Por los fundamentos expuestos, voto a la primera cuestión parcialmente por la afirmativa.
A la misma cuestión y por idénticos fundamentos, los doctores Vitale y Rodríguez, votan en idéntico sentido.
A la segunda cuestión, el doctor Iglesias Berrondo, dijo: en atención a cómo fue votada la cuestión anterior, corresponde hacer lugar parcialmente a los agravios de la parte actora contra el pronunciamiento de fojas 291/303 en lo que fue materia de recurso y agravio. En consecuencia deberá confirmarse en lo sustancial la sentencia y modificarla, elevando a la suma de … pesos ($ …) el resarcimiento por la incapacidad sobreviniente confirmándose en todo lo demás lo decidido. Las costas deberán imponerse a la parte demandada, que no ha perdido su condición de vencida (art. 68 CPCC). La regulación de honorarios deberá diferirse para su momento oportuno (art. 51 Dc ley 8904). Asi lo voto.
A la misma cuestión y por idénticos fundamentos, los doctores Vitale y Rodríguez, votan en idéntico sentido.

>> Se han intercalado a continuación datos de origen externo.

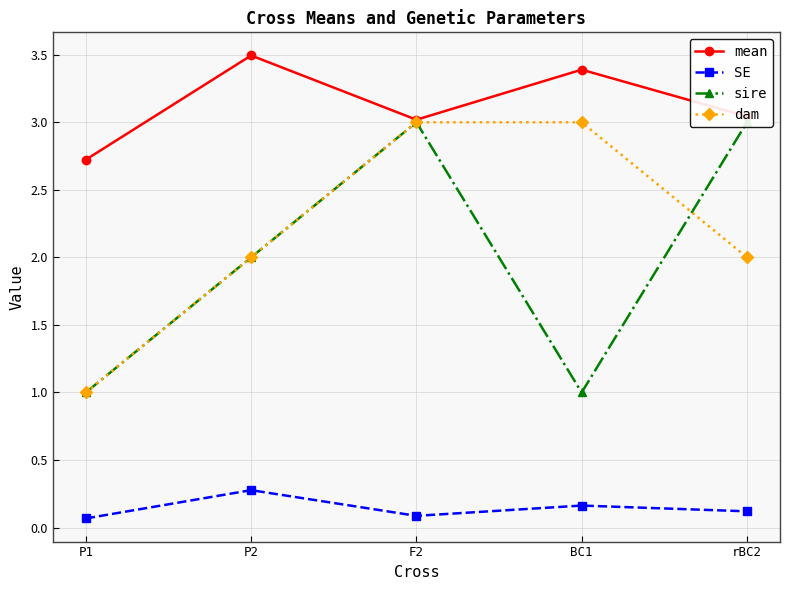

What is the spread (max minus min) of values at P2?

3.2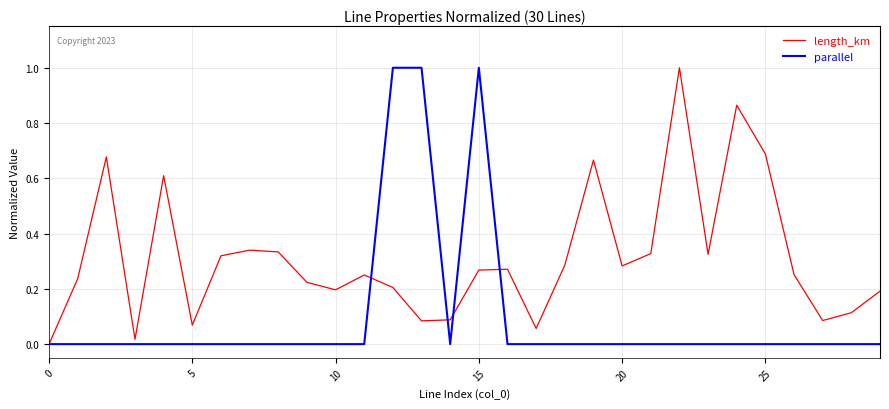

List the series in order of their overall mean, highest first.

length_km, parallel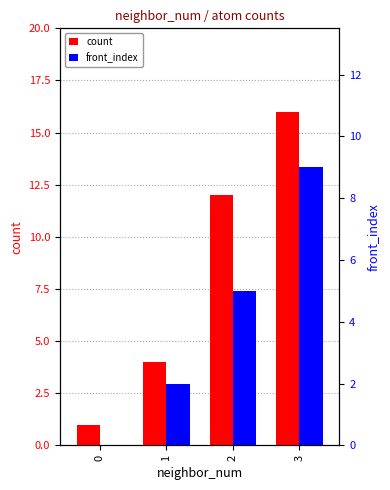

How many groups of bars are there?

4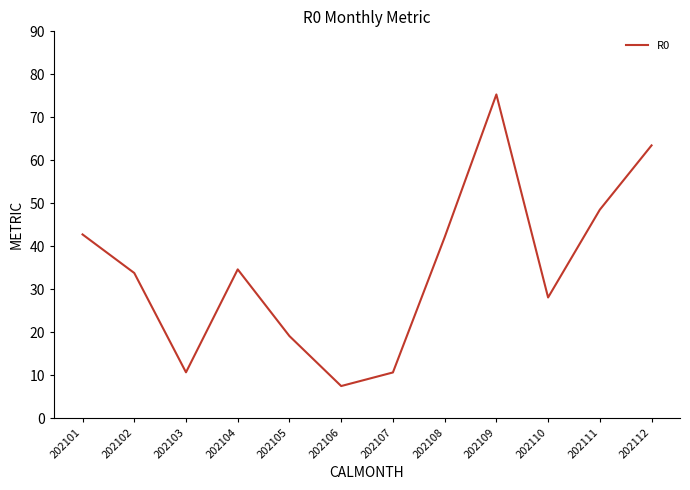

How many lines are shown in the chart?

1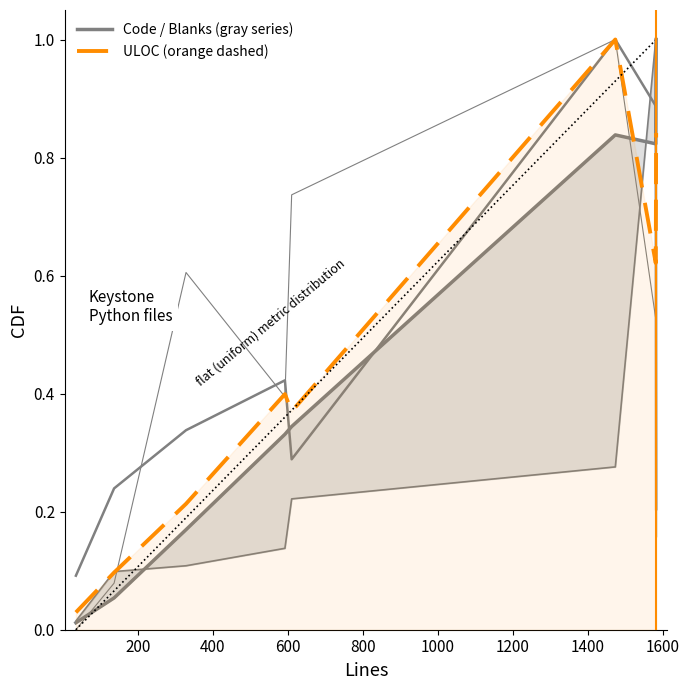

The value of Complexity at 400 is 1.0. True or false?

False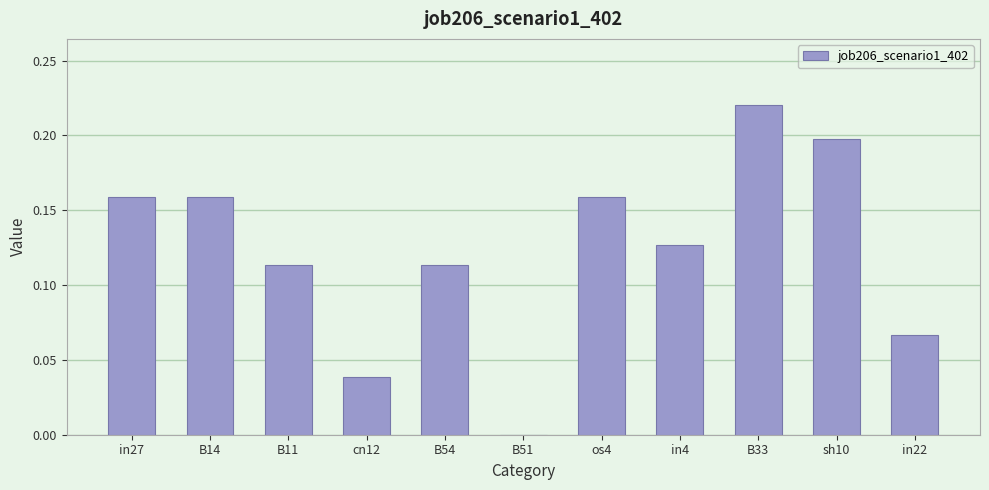

Between in27 and sh10, which is larger?

sh10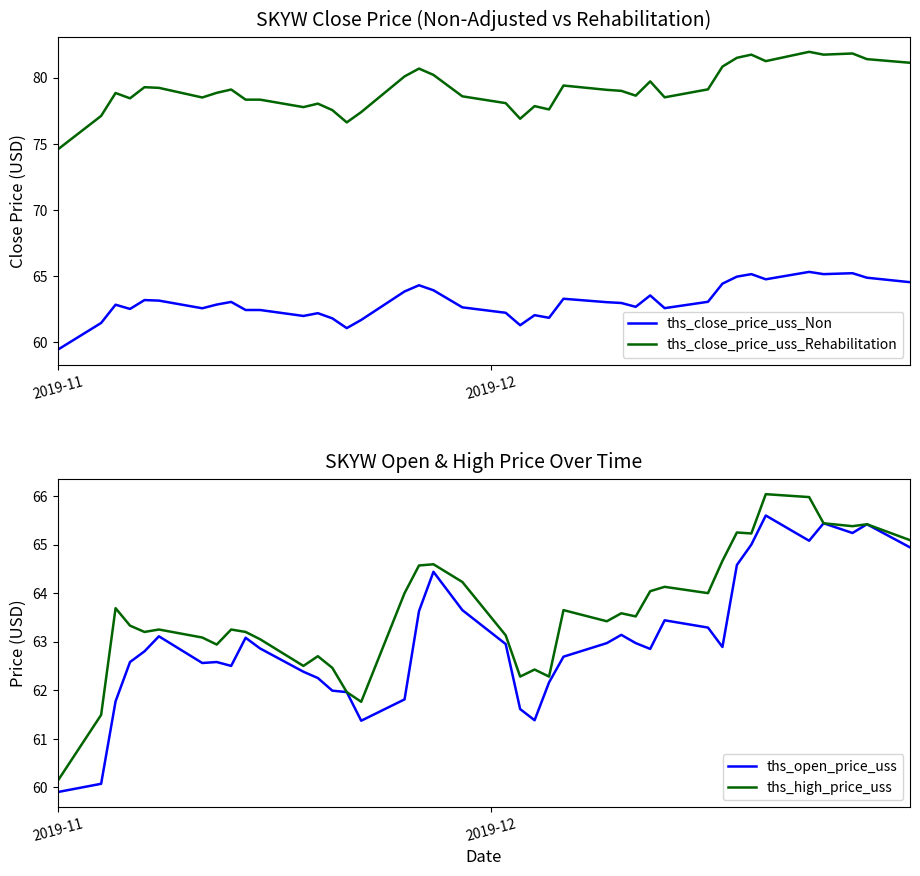

What are all the series names shown in the legend?

ths_close_price_uss_Non, ths_close_price_uss_Rehabilitation, ths_open_price_uss, ths_high_price_uss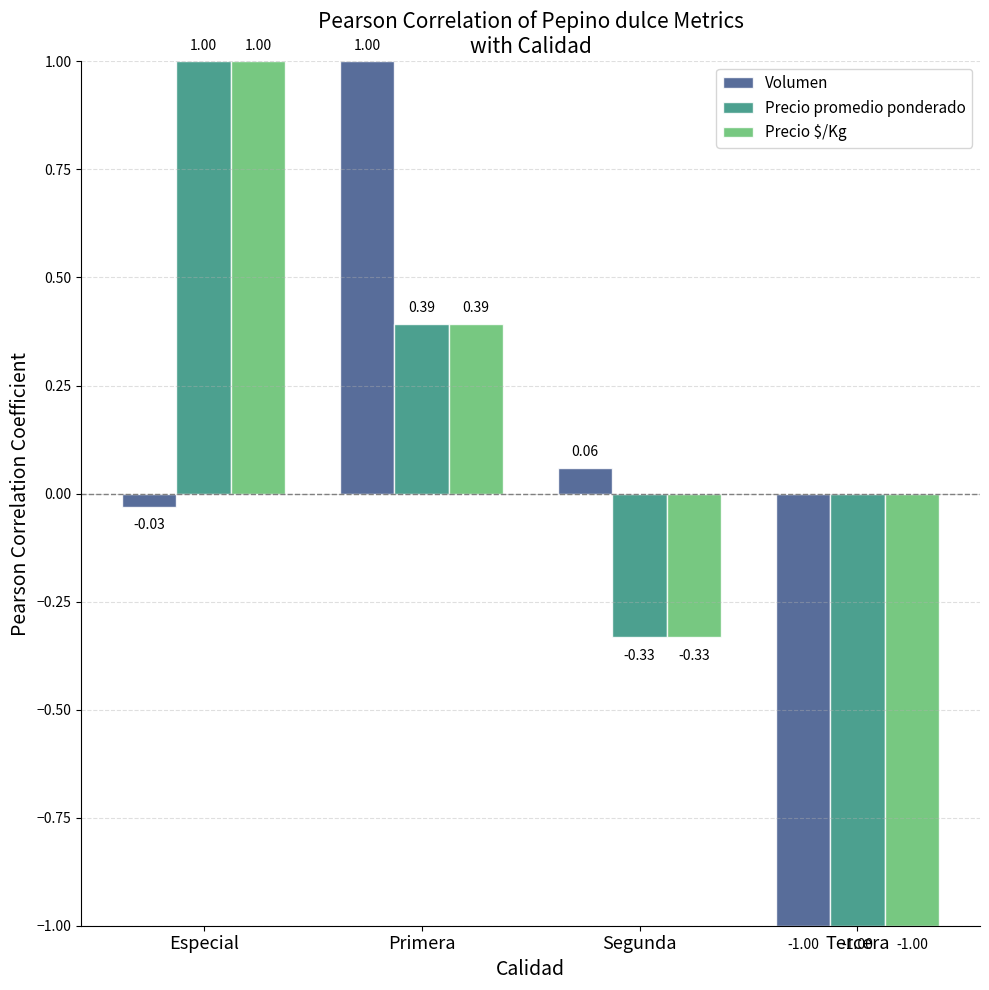

Rank the categories by Precio $/Kg value from highest to lowest.

Especial, Primera, Segunda, Tercera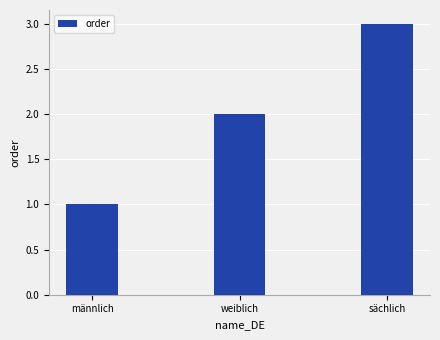

Reading left to right, list all the values displayed in this chart.

männlich=1	weiblich=2	sächlich=3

Con lo que terminó el presente Acuerdo, dictándose la siguiente
SENTENCIA
AUTOS Y VISTOS: atento el resultado que arroja la votación que instruye el Acuerdo que antecede, este Tribunal resuelve: 1) hacer lugar parcialmente a los agravios de la parte actora contra el pronunciamiento de fojas 291/303 en lo que fue materia de recurso y agravio; 2) confirmar en lo sustancial la sentencia y modificarla, elevando a la suma de … pesos ($ …) el resarcimiento por la incapacidad sobreviniente confirmándose en todo lo demás lo decidido; 3) imponer las costas a la parte demandada, que no ha perdido su condición de vencida (art. 68 CPCC), .4) diferir la regulación de honorarios para su momento oportuno (art. 51 Dc ley 8904). 5) Regístrese. Notifíquese (art. 135 inc 12 CPCC). Oportunamente, devuélvase.